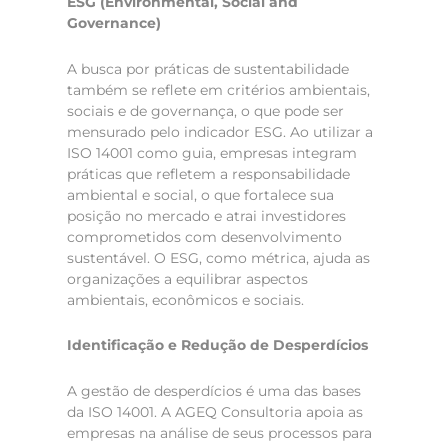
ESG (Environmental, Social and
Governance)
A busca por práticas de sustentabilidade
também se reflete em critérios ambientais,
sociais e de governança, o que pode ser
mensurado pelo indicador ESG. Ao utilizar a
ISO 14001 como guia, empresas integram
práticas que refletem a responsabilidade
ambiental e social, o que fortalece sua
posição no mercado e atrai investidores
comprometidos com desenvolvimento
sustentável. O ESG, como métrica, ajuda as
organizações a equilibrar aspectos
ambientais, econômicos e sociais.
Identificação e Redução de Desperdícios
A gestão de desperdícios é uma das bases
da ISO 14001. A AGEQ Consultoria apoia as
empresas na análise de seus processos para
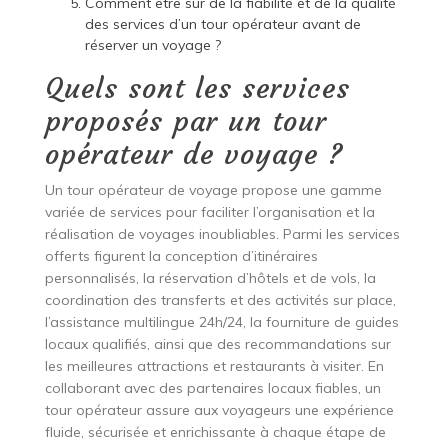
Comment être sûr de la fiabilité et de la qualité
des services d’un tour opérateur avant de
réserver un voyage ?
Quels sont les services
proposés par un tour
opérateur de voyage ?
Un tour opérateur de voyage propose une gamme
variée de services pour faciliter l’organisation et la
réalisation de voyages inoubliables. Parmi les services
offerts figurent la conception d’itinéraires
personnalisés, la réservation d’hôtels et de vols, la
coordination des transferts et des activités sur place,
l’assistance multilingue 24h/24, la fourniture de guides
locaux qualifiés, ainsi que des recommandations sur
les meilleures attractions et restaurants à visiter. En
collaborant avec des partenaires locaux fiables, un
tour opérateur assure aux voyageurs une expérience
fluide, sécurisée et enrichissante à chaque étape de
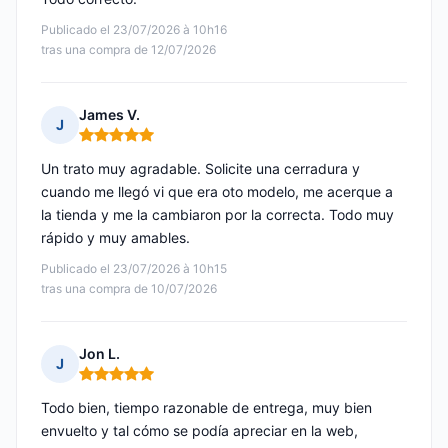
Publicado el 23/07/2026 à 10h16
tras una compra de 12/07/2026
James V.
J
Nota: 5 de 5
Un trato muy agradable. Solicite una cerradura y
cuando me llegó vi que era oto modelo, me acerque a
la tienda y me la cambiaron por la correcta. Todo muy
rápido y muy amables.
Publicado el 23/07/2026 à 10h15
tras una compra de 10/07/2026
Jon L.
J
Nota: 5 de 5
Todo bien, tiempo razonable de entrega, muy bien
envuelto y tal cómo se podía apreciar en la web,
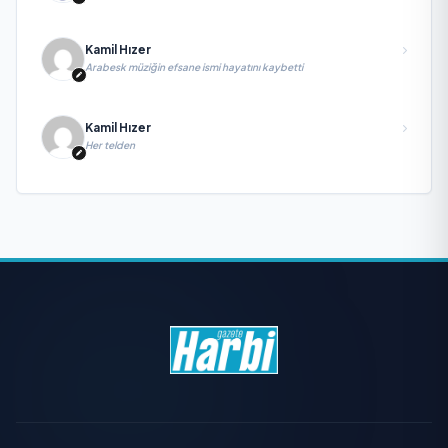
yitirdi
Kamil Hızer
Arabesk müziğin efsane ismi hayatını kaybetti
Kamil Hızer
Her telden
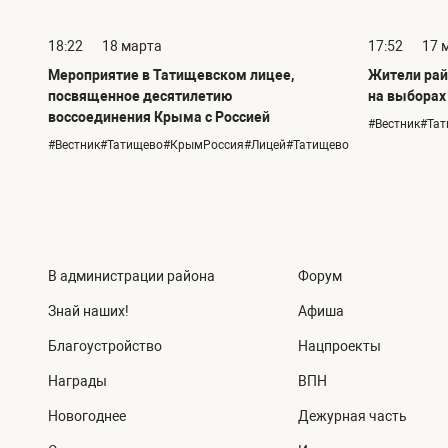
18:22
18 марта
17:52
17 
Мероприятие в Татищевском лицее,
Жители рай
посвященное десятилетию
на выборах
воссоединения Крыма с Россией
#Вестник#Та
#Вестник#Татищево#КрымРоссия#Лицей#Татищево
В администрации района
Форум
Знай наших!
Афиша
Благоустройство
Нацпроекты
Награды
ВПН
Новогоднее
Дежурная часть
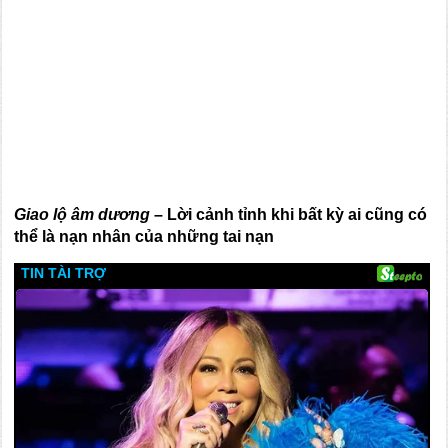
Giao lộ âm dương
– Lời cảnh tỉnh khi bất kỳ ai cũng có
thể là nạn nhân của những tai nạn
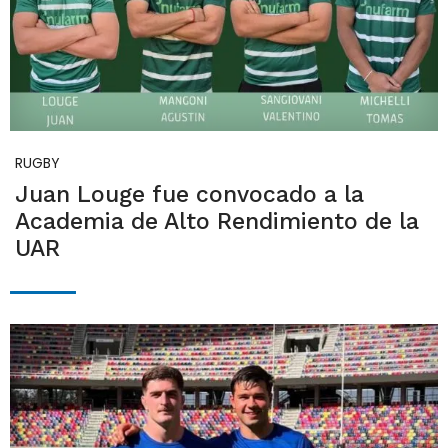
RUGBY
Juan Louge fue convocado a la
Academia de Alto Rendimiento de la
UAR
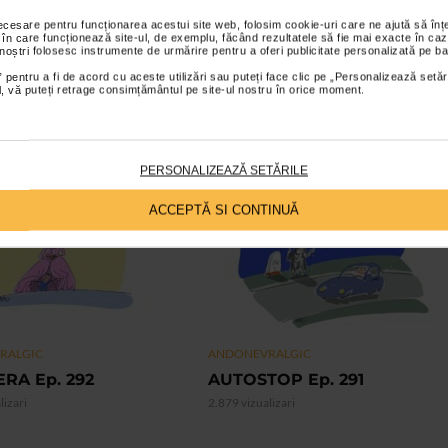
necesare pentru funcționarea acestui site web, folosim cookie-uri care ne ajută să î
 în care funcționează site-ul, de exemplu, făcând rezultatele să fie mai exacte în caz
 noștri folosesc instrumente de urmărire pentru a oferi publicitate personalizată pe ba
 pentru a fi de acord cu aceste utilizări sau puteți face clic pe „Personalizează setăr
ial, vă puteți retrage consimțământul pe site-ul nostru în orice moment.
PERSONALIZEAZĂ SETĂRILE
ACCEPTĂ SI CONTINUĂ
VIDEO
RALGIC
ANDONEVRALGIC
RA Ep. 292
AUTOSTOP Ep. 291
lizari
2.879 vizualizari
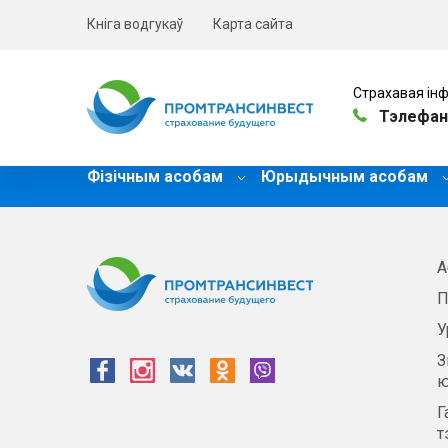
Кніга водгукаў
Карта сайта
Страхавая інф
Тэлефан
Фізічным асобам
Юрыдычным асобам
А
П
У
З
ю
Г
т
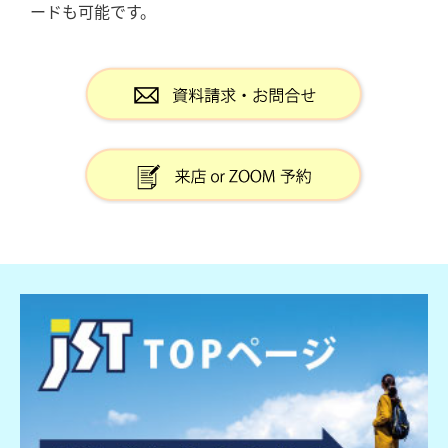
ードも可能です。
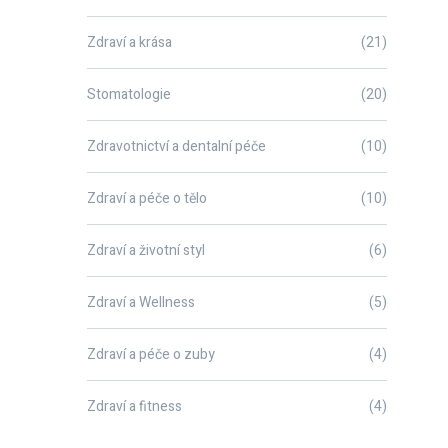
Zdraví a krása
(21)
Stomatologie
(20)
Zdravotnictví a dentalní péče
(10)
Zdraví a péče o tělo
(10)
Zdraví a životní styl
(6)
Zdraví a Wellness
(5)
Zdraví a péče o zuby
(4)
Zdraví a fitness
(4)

--

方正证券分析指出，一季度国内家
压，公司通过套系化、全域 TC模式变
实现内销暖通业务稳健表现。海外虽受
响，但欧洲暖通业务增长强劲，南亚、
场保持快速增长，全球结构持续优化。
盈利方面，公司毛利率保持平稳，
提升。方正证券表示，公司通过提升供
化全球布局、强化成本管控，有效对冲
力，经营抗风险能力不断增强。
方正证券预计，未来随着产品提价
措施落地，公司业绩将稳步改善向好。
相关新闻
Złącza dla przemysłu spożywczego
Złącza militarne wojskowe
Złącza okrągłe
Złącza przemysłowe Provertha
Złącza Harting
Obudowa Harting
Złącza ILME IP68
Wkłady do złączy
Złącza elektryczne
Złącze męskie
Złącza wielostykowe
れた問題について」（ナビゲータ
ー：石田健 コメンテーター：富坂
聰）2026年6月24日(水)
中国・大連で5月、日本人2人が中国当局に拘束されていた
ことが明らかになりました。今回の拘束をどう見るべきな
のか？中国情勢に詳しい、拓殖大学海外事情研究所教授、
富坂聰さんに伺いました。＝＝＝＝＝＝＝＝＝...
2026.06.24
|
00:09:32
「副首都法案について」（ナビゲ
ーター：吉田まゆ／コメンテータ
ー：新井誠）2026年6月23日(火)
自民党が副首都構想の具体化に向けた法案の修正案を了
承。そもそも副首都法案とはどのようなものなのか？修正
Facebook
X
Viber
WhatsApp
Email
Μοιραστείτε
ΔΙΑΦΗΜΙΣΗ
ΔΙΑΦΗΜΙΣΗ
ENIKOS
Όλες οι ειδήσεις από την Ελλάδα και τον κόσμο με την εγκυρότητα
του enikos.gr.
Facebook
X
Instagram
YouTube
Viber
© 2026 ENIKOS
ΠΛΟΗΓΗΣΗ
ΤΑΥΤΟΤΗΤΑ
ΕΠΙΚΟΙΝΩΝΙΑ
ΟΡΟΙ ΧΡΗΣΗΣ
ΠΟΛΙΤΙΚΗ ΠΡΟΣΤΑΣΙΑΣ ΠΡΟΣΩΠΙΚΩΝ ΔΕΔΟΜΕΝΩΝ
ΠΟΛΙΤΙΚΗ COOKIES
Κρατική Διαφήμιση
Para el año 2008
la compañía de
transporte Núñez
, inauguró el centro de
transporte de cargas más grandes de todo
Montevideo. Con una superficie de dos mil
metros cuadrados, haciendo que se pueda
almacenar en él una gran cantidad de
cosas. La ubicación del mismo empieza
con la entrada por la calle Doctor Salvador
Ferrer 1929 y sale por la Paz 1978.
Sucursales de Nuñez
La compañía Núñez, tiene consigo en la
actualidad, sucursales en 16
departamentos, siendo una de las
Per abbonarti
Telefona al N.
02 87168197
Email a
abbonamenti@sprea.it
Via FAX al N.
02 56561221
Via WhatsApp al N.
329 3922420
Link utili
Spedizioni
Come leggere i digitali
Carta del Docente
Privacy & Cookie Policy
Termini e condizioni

> [WORK ITEM]:
Your answer must be the exact lines from the records above, from the one containing "la tienda y" through the one containing "necesare pentru funcționarea", both included, with every picture left out.

> [ANSWER TO THE EXERCISE]:
la tienda y me la cambiaron por la correcta. Todo muy
rápido y muy amables.
Publicado el 23/07/2026 à 10h15
tras una compra de 10/07/2026
Jon L.
J
Nota: 5 de 5
Todo bien, tiempo razonable de entrega, muy bien
envuelto y tal cómo se podía apreciar en la web,
yitirdi
Kamil Hızer
Arabesk müziğin efsane ismi hayatını kaybetti
Kamil Hızer
Her telden
18:22
18 марта
17:52
17 
Мероприятие в Татищевском лицее,
Жители рай
посвященное десятилетию
на выборах
воссоединения Крыма с Россией
#Вестник#Та
#Вестник#Татищево#КрымРоссия#Лицей#Татищево
В администрации района
Форум
Знай наших!
Афиша
Благоустройство
Нацпроекты
Награды
ВПН
Новогоднее
Дежурная часть
Giao lộ âm dương
– Lời cảnh tỉnh khi bất kỳ ai cũng có
thể là nạn nhân của những tai nạn
RUGBY
Juan Louge fue convocado a la
Academia de Alto Rendimiento de la
UAR
necesare pentru funcționarea acestui site web, folosim cookie-uri care ne ajută să î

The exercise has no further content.